::: MATERIAL PROVIDED

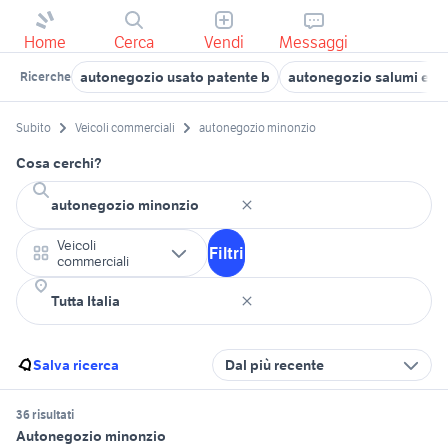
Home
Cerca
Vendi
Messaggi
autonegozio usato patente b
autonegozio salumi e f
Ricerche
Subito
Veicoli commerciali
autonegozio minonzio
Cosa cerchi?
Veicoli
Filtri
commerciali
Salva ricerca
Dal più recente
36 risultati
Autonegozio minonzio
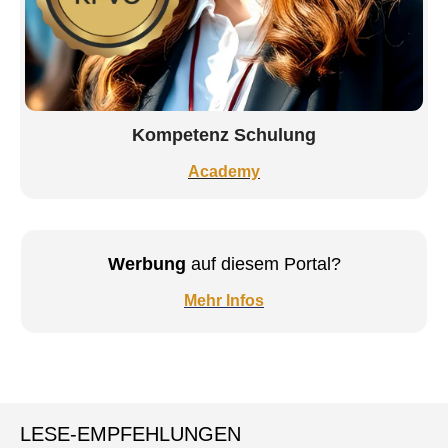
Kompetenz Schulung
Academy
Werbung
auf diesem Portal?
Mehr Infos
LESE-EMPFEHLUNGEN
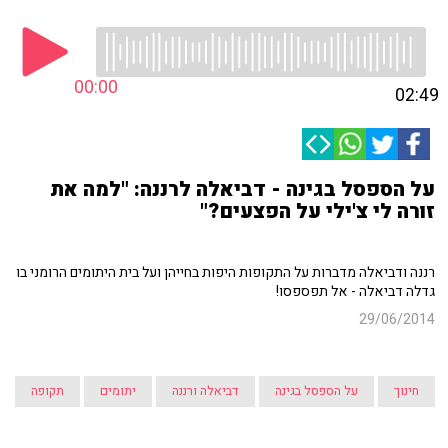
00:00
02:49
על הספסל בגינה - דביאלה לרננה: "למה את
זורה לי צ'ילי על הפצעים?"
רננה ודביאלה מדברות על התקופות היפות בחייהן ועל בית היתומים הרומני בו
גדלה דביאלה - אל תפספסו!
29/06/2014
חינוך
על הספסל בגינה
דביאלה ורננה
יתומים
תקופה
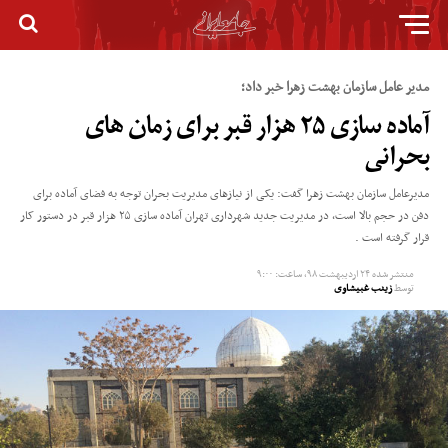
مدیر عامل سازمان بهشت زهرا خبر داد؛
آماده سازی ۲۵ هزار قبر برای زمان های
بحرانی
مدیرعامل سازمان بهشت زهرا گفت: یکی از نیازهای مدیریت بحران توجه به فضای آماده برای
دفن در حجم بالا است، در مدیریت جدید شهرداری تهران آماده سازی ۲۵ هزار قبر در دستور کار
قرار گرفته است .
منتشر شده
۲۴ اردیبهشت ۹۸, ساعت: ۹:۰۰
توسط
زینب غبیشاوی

::::::
::: MATERIAL PROVIDED

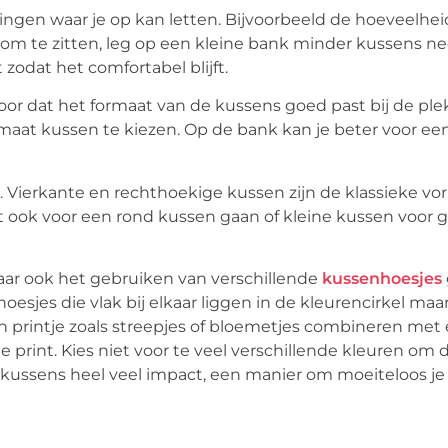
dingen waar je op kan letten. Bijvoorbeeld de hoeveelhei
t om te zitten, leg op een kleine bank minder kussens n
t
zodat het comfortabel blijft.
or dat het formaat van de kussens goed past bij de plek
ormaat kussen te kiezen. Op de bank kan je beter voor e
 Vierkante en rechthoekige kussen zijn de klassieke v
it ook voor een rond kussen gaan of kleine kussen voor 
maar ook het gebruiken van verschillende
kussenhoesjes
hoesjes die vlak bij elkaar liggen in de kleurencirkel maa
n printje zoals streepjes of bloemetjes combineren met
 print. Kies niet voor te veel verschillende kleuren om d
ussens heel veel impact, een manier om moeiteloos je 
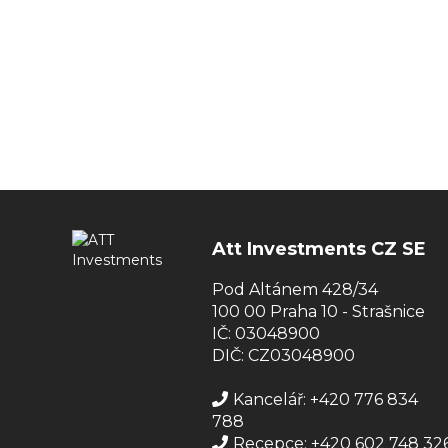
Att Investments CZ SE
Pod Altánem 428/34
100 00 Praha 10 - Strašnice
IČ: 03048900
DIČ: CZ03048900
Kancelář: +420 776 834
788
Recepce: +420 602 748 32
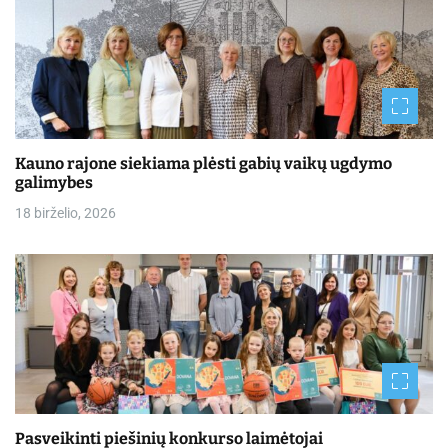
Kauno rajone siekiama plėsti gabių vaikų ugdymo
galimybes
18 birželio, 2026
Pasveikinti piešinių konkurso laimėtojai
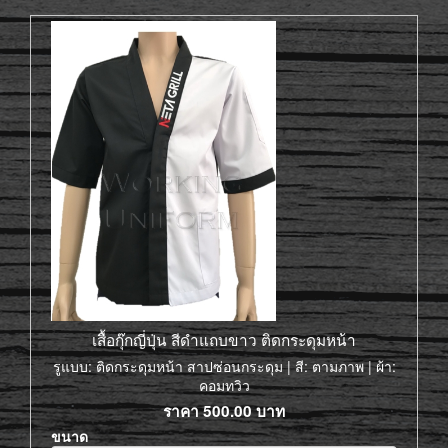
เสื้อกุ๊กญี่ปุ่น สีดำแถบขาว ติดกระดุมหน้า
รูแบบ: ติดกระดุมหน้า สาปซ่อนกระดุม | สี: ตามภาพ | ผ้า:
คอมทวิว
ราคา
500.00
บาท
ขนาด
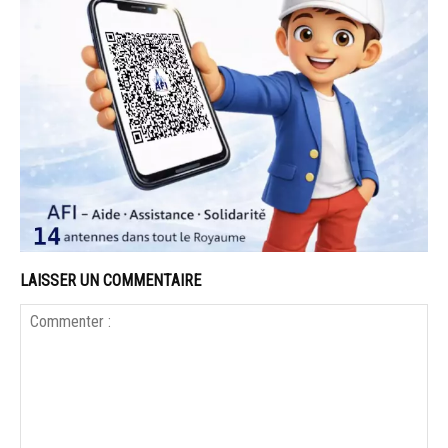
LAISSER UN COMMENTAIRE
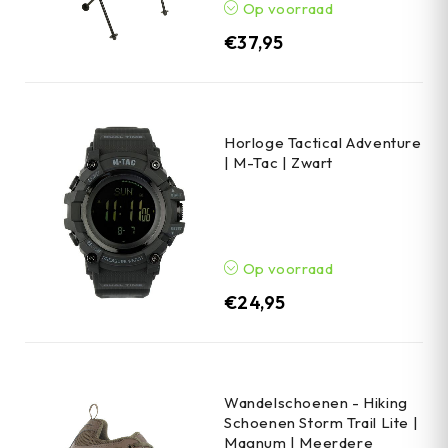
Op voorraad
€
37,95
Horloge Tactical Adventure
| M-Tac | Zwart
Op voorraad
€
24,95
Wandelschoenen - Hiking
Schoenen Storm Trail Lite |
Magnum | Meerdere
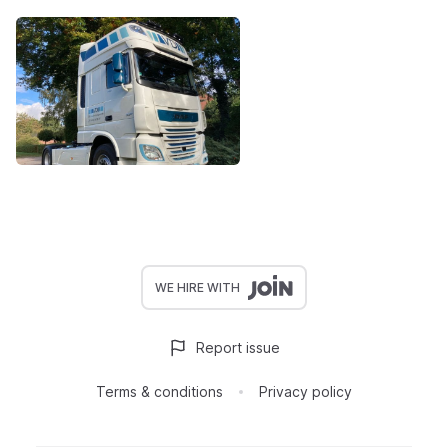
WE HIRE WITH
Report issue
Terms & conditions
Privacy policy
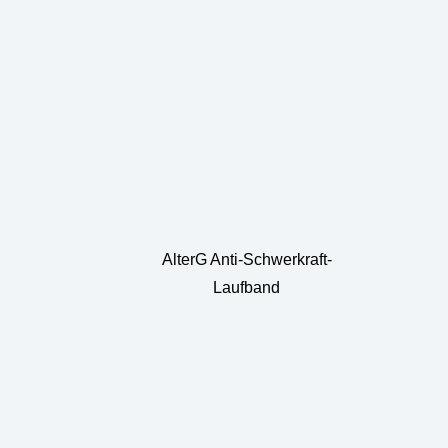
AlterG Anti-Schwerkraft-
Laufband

::::::

WHAT NEEDS TO BE DONE:
Some lines in the records above contain "سازی". Count them and give the number only.

SOLUTION TO THIS EXERCISE:
2